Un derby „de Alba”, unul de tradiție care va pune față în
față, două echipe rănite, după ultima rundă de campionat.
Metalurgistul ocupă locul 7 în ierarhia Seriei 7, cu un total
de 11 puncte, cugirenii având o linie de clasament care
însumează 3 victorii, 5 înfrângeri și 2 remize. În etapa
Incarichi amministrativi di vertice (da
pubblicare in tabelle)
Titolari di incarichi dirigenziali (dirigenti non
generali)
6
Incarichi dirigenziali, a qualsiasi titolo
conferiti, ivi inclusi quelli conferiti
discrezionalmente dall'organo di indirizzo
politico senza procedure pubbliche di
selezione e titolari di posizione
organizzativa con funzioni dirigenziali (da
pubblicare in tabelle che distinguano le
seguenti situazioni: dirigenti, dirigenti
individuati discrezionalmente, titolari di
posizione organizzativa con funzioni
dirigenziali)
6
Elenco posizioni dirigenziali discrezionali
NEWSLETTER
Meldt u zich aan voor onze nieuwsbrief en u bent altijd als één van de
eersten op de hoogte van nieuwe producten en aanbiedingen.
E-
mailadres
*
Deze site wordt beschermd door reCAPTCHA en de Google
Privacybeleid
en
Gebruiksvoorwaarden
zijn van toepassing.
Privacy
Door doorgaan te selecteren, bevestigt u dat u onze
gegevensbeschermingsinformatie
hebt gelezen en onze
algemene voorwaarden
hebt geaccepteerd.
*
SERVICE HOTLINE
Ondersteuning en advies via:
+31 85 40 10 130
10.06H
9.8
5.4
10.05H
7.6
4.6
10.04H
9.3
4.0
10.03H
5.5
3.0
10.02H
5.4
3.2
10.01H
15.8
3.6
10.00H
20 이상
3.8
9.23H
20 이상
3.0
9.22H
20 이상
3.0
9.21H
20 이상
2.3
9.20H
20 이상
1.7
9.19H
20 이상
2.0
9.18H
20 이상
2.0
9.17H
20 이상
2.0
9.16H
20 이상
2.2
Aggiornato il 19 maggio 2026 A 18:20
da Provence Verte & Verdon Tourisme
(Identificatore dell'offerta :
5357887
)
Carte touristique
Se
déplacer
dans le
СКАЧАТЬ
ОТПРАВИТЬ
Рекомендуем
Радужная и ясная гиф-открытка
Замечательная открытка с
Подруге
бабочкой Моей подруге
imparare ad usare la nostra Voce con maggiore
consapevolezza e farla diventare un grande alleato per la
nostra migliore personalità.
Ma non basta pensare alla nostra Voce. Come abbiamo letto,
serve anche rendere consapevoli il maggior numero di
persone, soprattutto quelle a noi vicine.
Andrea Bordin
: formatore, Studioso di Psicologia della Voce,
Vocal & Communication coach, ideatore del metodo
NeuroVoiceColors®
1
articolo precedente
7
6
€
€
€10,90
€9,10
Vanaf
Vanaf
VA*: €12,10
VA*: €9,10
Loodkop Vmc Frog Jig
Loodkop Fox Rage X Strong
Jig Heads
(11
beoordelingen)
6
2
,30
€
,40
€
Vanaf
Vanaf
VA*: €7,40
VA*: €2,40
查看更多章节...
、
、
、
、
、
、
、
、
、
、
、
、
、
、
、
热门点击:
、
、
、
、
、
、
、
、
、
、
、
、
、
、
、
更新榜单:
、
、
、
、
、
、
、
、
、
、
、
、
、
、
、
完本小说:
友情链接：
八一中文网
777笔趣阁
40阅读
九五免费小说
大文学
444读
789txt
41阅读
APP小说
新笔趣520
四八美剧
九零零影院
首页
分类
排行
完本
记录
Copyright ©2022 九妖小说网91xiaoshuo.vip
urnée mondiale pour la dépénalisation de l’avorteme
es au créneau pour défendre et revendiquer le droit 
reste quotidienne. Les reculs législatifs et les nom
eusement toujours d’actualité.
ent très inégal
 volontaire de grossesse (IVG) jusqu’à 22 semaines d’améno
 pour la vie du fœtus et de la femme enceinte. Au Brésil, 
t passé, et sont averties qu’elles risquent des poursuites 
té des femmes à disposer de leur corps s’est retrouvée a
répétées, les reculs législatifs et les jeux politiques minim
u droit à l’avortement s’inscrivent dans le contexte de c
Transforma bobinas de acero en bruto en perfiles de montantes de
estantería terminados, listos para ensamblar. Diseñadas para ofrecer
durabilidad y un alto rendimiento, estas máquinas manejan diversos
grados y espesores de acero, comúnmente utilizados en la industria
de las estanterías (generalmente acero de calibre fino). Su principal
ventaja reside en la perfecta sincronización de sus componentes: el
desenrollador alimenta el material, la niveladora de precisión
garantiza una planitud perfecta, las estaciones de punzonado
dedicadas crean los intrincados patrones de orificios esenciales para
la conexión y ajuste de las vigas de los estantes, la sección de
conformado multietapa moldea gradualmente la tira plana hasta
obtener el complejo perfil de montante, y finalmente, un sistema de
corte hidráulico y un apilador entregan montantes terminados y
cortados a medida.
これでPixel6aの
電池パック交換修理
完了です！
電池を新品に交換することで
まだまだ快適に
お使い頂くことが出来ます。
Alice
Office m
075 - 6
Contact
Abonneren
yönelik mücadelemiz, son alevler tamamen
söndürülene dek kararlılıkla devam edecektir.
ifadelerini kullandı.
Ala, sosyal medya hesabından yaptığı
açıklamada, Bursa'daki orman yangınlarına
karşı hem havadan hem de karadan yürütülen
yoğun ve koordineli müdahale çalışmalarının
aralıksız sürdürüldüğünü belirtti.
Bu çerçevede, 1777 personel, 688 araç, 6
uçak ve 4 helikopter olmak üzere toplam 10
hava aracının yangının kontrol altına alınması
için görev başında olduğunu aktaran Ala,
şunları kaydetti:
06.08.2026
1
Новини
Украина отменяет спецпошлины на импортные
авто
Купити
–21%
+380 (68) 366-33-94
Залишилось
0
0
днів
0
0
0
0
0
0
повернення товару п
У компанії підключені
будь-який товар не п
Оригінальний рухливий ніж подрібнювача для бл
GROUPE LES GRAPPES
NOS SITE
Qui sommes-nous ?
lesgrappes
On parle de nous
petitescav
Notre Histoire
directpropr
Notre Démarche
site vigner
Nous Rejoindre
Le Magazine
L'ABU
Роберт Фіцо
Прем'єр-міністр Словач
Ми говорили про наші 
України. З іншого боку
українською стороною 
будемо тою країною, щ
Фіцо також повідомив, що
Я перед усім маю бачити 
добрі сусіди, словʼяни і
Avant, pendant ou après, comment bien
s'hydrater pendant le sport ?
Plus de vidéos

WRITTEN TASK
Go through the entries and repeat each one exactly.

RESPONSE
Un derby „de Alba”, unul de tradiție care va pune față în
față, două echipe rănite, după ultima rundă de campionat.
Metalurgistul ocupă locul 7 în ierarhia Seriei 7, cu un total
de 11 puncte, cugirenii având o linie de clasament care
însumează 3 victorii, 5 înfrângeri și 2 remize. În etapa
Incarichi amministrativi di vertice (da
pubblicare in tabelle)
Titolari di incarichi dirigenziali (dirigenti non
generali)
6
Incarichi dirigenziali, a qualsiasi titolo
conferiti, ivi inclusi quelli conferiti
discrezionalmente dall'organo di indirizzo
politico senza procedure pubbliche di
selezione e titolari di posizione
organizzativa con funzioni dirigenziali (da
pubblicare in tabelle che distinguano le
seguenti situazioni: dirigenti, dirigenti
individuati discrezionalmente, titolari di
posizione organizzativa con funzioni
dirigenziali)
6
Elenco posizioni dirigenziali discrezionali
NEWSLETTER
Meldt u zich aan voor onze nieuwsbrief en u bent altijd als één van de
eersten op de hoogte van nieuwe producten en aanbiedingen.
E-
mailadres
*
Deze site wordt beschermd door reCAPTCHA en de Google
Privacybeleid
en
Gebruiksvoorwaarden
zijn van toepassing.
Privacy
Door doorgaan te selecteren, bevestigt u dat u onze
gegevensbeschermingsinformatie
hebt gelezen en onze
algemene voorwaarden
hebt geaccepteerd.
*
SERVICE HOTLINE
Ondersteuning en advies via:
+31 85 40 10 130
10.06H
9.8
5.4
10.05H
7.6
4.6
10.04H
9.3
4.0
10.03H
5.5
3.0
10.02H
5.4
3.2
10.01H
15.8
3.6
10.00H
20 이상
3.8
9.23H
20 이상
3.0
9.22H
20 이상
3.0
9.21H
20 이상
2.3
9.20H
20 이상
1.7
9.19H
20 이상
2.0
9.18H
20 이상
2.0
9.17H
20 이상
2.0
9.16H
20 이상
2.2
Aggiornato il 19 maggio 2026 A 18:20
da Provence Verte & Verdon Tourisme
(Identificatore dell'offerta :
5357887
)
Carte touristique
Se
déplacer
dans le
СКАЧАТЬ
ОТПРАВИТЬ
Рекомендуем
Радужная и ясная гиф-открытка
Замечательная открытка с
Подруге
бабочкой Моей подруге
imparare ad usare la nostra Voce con maggiore
consapevolezza e farla diventare un grande alleato per la
nostra migliore personalità.
Ma non basta pensare alla nostra Voce. Come abbiamo letto,
serve anche rendere consapevoli il maggior numero di
persone, soprattutto quelle a noi vicine.
Andrea Bordin
: formatore, Studioso di Psicologia della Voce,
Vocal & Communication coach, ideatore del metodo
NeuroVoiceColors®
1
articolo precedente
7
6
€
€
€10,90
€9,10
Vanaf
Vanaf
VA*: €12,10
VA*: €9,10
Loodkop Vmc Frog Jig
Loodkop Fox Rage X Strong
Jig Heads
(11
beoordelingen)
6
2
,30
€
,40
€
Vanaf
Vanaf
VA*: €7,40
VA*: €2,40
查看更多章节...
、
、
、
、
、
、
、
、
、
、
、
、
、
、
、
热门点击:
、
、
、
、
、
、
、
、
、
、
、
、
、
、
、
更新榜单:
、
、
、
、
、
、
、
、
、
、
、
、
、
、
、
完本小说:
友情链接：
八一中文网
777笔趣阁
40阅读
九五免费小说
大文学
444读
789txt
41阅读
APP小说
新笔趣520
四八美剧
九零零影院
首页
分类
排行
完本
记录
Copyright ©2022 九妖小说网91xiaoshuo.vip
urnée mondiale pour la dépénalisation de l’avorteme
es au créneau pour défendre et revendiquer le droit 
reste quotidienne. Les reculs législatifs et les nom
eusement toujours d’actualité.
ent très inégal
 volontaire de grossesse (IVG) jusqu’à 22 semaines d’améno
 pour la vie du fœtus et de la femme enceinte. Au Brésil, 
t passé, et sont averties qu’elles risquent des poursuites 
té des femmes à disposer de leur corps s’est retrouvée a
répétées, les reculs législatifs et les jeux politiques minim
u droit à l’avortement s’inscrivent dans le contexte de c
Transforma bobinas de acero en bruto en perfiles de montantes de
estantería terminados, listos para ensamblar. Diseñadas para ofrecer
durabilidad y un alto rendimiento, estas máquinas manejan diversos
grados y espesores de acero, comúnmente utilizados en la industria
de las estanterías (generalmente acero de calibre fino). Su principal
ventaja reside en la perfecta sincronización de sus componentes: el
desenrollador alimenta el material, la niveladora de precisión
garantiza una planitud perfecta, las estaciones de punzonado
dedicadas crean los intrincados patrones de orificios esenciales para
la conexión y ajuste de las vigas de los estantes, la sección de
conformado multietapa moldea gradualmente la tira plana hasta
obtener el complejo perfil de montante, y finalmente, un sistema de
corte hidráulico y un apilador entregan montantes terminados y
cortados a medida.
これでPixel6aの
電池パック交換修理
完了です！
電池を新品に交換することで
まだまだ快適に
お使い頂くことが出来ます。
Alice
Office m
075 - 6
Contact
Abonneren
yönelik mücadelemiz, son alevler tamamen
söndürülene dek kararlılıkla devam edecektir.
ifadelerini kullandı.
Ala, sosyal medya hesabından yaptığı
açıklamada, Bursa'daki orman yangınlarına
karşı hem havadan hem de karadan yürütülen
yoğun ve koordineli müdahale çalışmalarının
aralıksız sürdürüldüğünü belirtti.
Bu çerçevede, 1777 personel, 688 araç, 6
uçak ve 4 helikopter olmak üzere toplam 10
hava aracının yangının kontrol altına alınması
için görev başında olduğunu aktaran Ala,
şunları kaydetti:
06.08.2026
1
Новини
Украина отменяет спецпошлины на импортные
авто
Купити
–21%
+380 (68) 366-33-94
Залишилось
0
0
днів
0
0
0
0
0
0
повернення товару п
У компанії підключені
будь-який товар не п
Оригінальний рухливий ніж подрібнювача для бл
GROUPE LES GRAPPES
NOS SITE
Qui sommes-nous ?
lesgrappes
On parle de nous
petitescav
Notre Histoire
directpropr
Notre Démarche
site vigner
Nous Rejoindre
Le Magazine
L'ABU
Роберт Фіцо
Прем'єр-міністр Словач
Ми говорили про наші 
України. З іншого боку
українською стороною 
будемо тою країною, щ
Фіцо також повідомив, що
Я перед усім маю бачити 
добрі сусіди, словʼяни і
Avant, pendant ou après, comment bien
s'hydrater pendant le sport ?
Plus de vidéos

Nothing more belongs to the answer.